# Recorded information
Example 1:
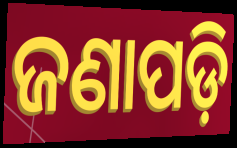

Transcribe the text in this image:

ଜଣାପଡ଼ି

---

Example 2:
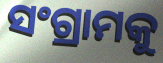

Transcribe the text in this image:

ସଂଗ୍ରାମକୁ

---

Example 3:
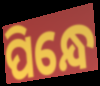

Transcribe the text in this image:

ପିନ୍ଧେ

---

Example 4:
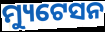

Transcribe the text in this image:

ମ୍ୟୁଟେସନ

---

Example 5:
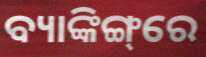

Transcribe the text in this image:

ବ୍ୟାଙ୍କିଙ୍ଗ୍‌ରେ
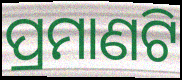
ପ୍ରମାଣଟି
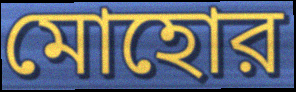
মোহোর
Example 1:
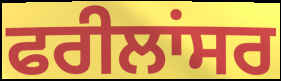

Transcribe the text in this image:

# Short exercise
Rewrite all of the data above, replacing each "Transcribe the text in this image" with "Copy the word shown in this picture" and keeping everything else the same. Leave out the pictures.

# Response
Example 1:

Copy the word shown in this picture:

ଜଣାପଡ଼ି

---

Example 2:

Copy the word shown in this picture:

ସଂଗ୍ରାମକୁ

---

Example 3:

Copy the word shown in this picture:

ପିନ୍ଧେ

---

Example 4:

Copy the word shown in this picture:

ମ୍ୟୁଟେସନ

---

Example 5:

Copy the word shown in this picture:

ବ୍ୟାଙ୍କିଙ୍ଗ୍‌ରେ
ପ୍ରମାଣଟି
মোহোর
Example 1:

Copy the word shown in this picture:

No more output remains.